Few days ago Apple announced the release of version 5.01 of their web browser, Safari. New in version 5.01 is support for extensions – 3rd party applications that add functionality to the software. Mozilla’s Firefox was the first browser to support extensions, with Google’s Chrome browser being the second major browser to support extensions.
The announcement comes in context of quite a few recent changes to Apple’s Safari browser. The 5.x versions of Safari support HTML 5.0 (still a working draft from the W3C). Most notable is the support for the video tag, meaning that videos can be streamed without using an application (usually Adobe Flash).
As of June 2010, the W3C reports that Safari has 3.6% browser market share – putting it behind Internet Explorer, Firefox, and Chrome, and just a little ahead of Opera. Despite its small market share, Safari is a very good browser.
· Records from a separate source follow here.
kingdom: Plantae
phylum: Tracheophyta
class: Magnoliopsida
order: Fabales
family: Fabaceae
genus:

Usually a little late to adopt new technologies, recently it has been catching up and is really one of the most modern browsers in terms of support for web standards.
Support for extensions is the last big thing that safari really needed to be comparable to any of the bigger browsers. Safari has all of the major features, and the ability to add extensions should allow developers to add functionality that it may be missing.
Though its market share is low, Safari is a good, modern browser, and the ability to add extensions makes it all the more worth considering.
Whether or not this new functionality will impact its market share remains to be seen.